I liken my running style to that of a scared baby animal trying to escape from a dangerous predator. And I would know, because DC Run coach, Sally Lynch, filmed me during our first session. You see I'm completing a five-week challenge which will end in me competing in August’s City2Surf, and I’m what you'd class as a beginner. Very beginner, if that's even a category. Keep reading. . .
While I don’t expect to be able to run the entire 14k, I do intend to run as fast as I can for as long as I can. Sally is (patiently) taking me through three coaching sessions to help me better prepare for the big race.
In our first session, I was faced with the grim reality of my lack of running skills and non-existent technique. I’ve never been taught how to run and as it turns out, there’s a way to do it that’ll see me running for longer, reducing the risk of injury (greatly) and actually sustaining energy — rather than expending it.
Enter the Pose running technique. The mantra goes a little something like this: Pose, Fall, Pull. This describes the movement. Add in Cadence (frequency), and you have yourself the perfect running technique. And this isn’t anything fancy or new, this is the most traditional way of running and one we should all follow.
Interestingly, when Sally tried to point out one runner in Sydney’s The Domain to use as an example of good Pose, she couldn’t find one. All we saw was a lot of heel-toe-heel-toe pounding the pavement. Wait, what? We’re not supposed to run heel to toe? No!
I asked Sally to break down the four elements — Pose, Fall, Pull, Cadence — to give you an idea of how to execute the technique correctly. I can only liken it to a skilled trot, where the ball of your foot makes contact with the ground before your heel.
Pictured from right: A basic sketch of the Pose, Fall, Pull movements.
“The Pose is relatively straight forward,” says Sally. “The running pose is designed to be the optimum position for falling forward when running. The non-supporting foot is tucked under the hip, raising the body’s center-of-mass. This position also moves the weight of the non-supporting leg to the front making falling forward easier. It also allows for positioning the foot under the body’s center-of-mass when the foot is placed down during the Pull.”
“By leaning forward from the ankles through the hips, the runner loses balance and falls forward. The greater the angle of the lean the faster there runner moves forward via the use of rotational torque,” explains Sally.
“The angle of the lean will usually be the primary factor determining running speed. A world class 10k runner will have a lean of approximately 10 degrees. A world class sprinter will probably have a lean of 18 to 20 degrees. The maximum angle a human can sustain while running is 22.5 degrees. Dr. Romanov has measured Usain Bolt’s lean to be 19.5 degrees.
“The most important point about the Fall is for the runner to maintain the Pose, until he or she begins the Pull. What I mean by ‘maintaining the Pose’ is that the runner should keep his or her foot underneath the hips until he or she enters the Pull phase of the technique. Most runners drop out of the Pose too quickly, and this results in landing in front of the body’s centre-of-mass and usually on the heel.”

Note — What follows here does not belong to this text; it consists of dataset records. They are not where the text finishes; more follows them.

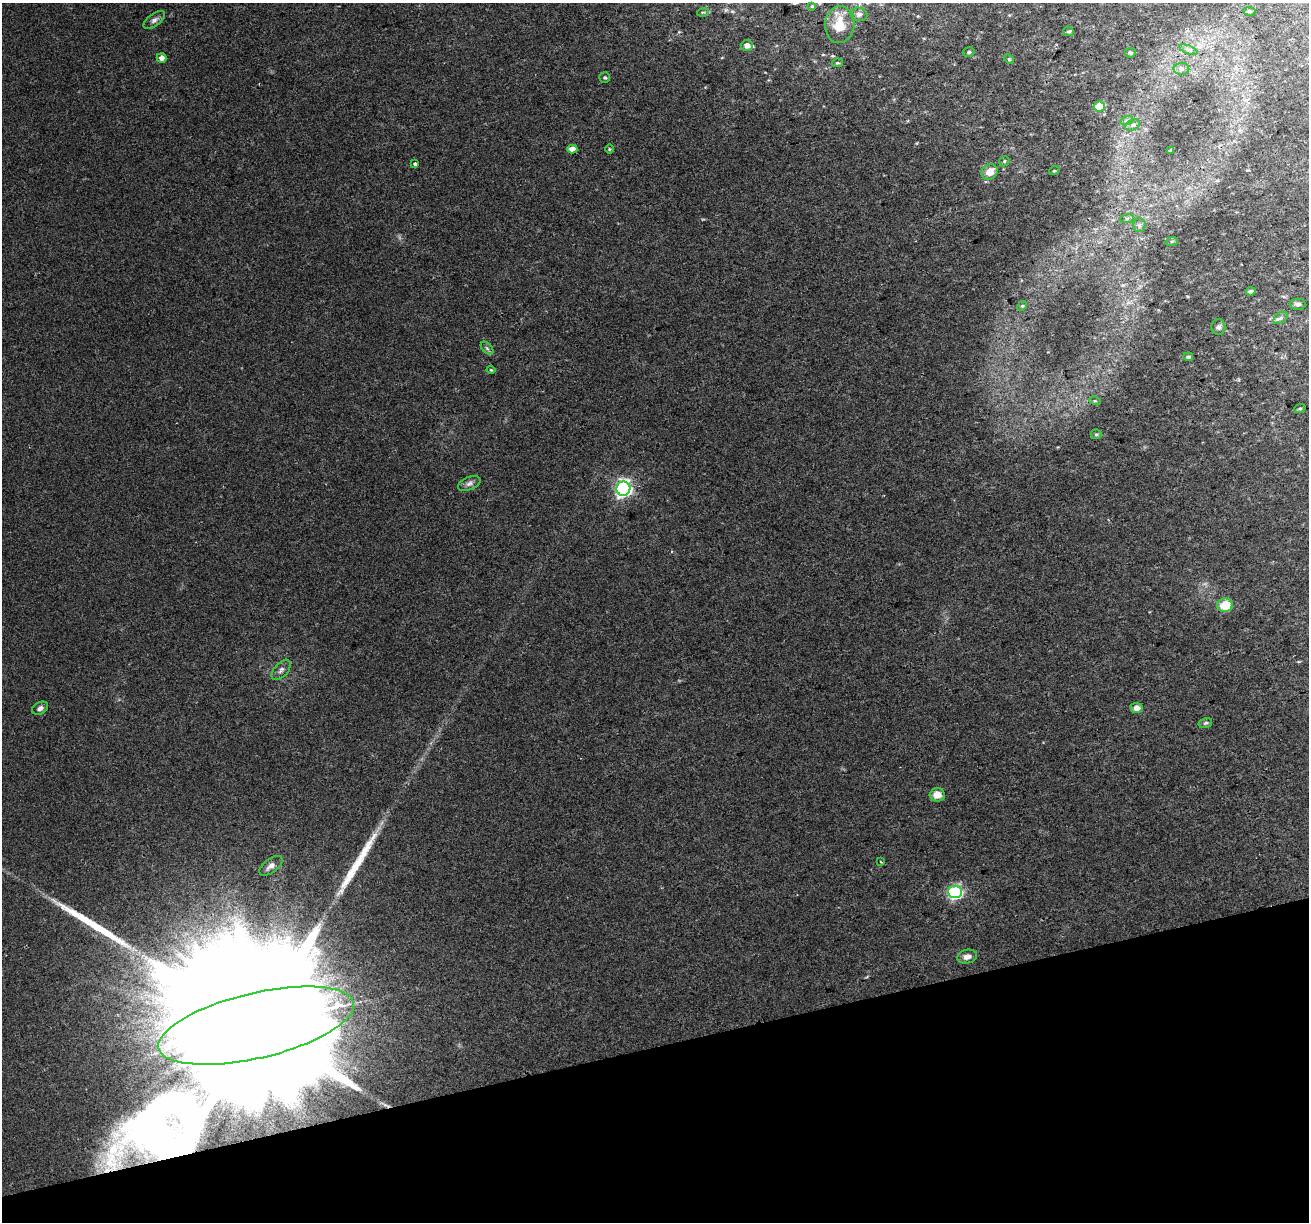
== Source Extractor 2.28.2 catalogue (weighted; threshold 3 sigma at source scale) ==
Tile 14 of 4 x 4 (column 2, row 4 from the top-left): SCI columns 1308-2614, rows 103-1322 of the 5228 x 5035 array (HDU 1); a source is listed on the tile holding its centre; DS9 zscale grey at full resolution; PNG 1311 x 1224 px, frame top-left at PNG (2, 3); each listed source drawn as its Kron ellipse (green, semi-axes under 4 px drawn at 4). Shown black and unused: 14% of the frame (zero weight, under 2 of 3 exposures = <1% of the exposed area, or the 3 px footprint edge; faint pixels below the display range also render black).
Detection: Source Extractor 2.28.2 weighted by HDU 2 'WHT'; one run over the whole footprint, this tile lists its part. Background 0.0265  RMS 0.0063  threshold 0.0283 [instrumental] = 3 sigma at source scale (4.5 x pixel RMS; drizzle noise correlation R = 1.50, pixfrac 1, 0.0396/0.0396 arcsec/px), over >= 5 px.
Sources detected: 56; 2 long thin detections or spike segments (spike, bleed or trail) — neither listed nor drawn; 1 inside a brighter listed object's ellipse — not listed separately; the other 53 listed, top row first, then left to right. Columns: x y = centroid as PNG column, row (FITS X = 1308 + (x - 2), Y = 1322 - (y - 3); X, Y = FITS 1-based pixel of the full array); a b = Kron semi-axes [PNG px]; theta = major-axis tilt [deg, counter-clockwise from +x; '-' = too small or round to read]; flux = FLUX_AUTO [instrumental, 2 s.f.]
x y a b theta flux
812 6 4 3 - 0.75
1249 11 6 4 -6 0.88
703 12 6 3 17 0.7
859 14 8 6 -13 2
154 20 12 6 37 2.4
840 25 18 14 85 12
1068 31 5 5 - 1.2
747 46 6 5 - 3.9
1188 50 9 3 -21 1.2
969 52 6 4 15 1.1
1130 53 5 4 - 1.1
162 58 5 4 - 3.4
1009 59 6 3 -44 0.66
837 63 5 4 - 0.8
1181 69 8 6 -2 1.8
605 77 5 5 - 1
1099 107 5 5 - 20
1127 120 6 4 19 1
1132 125 8 5 27 1.5
572 149 5 4 - 5.2
609 149 5 3 - 0.56
1170 150 4 3 - 1.1
1004 161 5 4 - 0.88
415 164 3 3 - 2.3
1054 171 5 3 - 0.61
990 172 8 7 - 7.6
1127 219 7 4 2 1.3
1139 225 6 6 - 1.6
1172 241 6 4 18 0.86
1251 291 5 4 - 1.7
1298 304 7 5 -1 1.9
1022 306 5 4 - 0.72
1281 318 8 5 36 1.7
1218 327 8 7 - 1.7
487 348 7 4 -45 1.3
1188 357 4 4 - 1.3
491 370 4 4 - 0.69
1095 401 5 3 - 0.7
1300 408 6 3 18 0.73
1096 434 5 5 - 0.89
469 483 12 6 23 2.4
623 489 7 7 - 180
1225 605 8 6 2 15
281 670 12 6 50 2.4
40 708 8 6 28 2.2
1136 708 6 5 - 4.3
1205 723 7 5 15 1.2
937 795 7 7 - 6.4
881 862 3 2 - 0.61
271 866 13 7 37 3
955 892 7 6 - 93
967 957 10 7 10 3.5
256 1026 100 32 13 120000
Overlapping masked pixels (flux is a lower limit): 1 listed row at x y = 256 1026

“The Pull is literally pulling the foot from the ground directly to the hips. However, at the same time, this is when the runner drops his or her non-supporting foot to the ground. In other words, there is simultaneous exchange when the supporting foot is pulled up and the non-supporting foot is dropped down, and this is often referred as a ‘change of support’,” she explains.
“The simultaneous exchange is critical. If the timing is off, one way or the other, the runner is either landing in front of his or her centre of gravity, thus breaking with each step, or the runner is executing a late pull, creating counterbalance with step. Counterbalance impedes falling, and this results in slower running. Most runners do both. They drop their non-supporting foot too quickly landing on their heels, and they execute a late pull, preventing efficient falling.”
“Cadence is simply how quickly the runner executes the Pose, Fall and Pull,” says Sally. “Ideally the cadence is 180 steps per minute or faster. With the exception of sprinting, a skilled runner will usually fall into a cadence of between 180 to 200 steps per minute. Sprinters will usually run at between 250 and 300 steps per minute.”
So there you have it. While I could go on, this is the most basic way of describing the Pose running technique. I highly recommend all keen runners — beginner or otherwise — have one coaching session to learn to correct way to run. The magical thing is I felt like I could run for miles, and this coming from someone who gets puffed out in five or so minutes with her scared baby animal technique.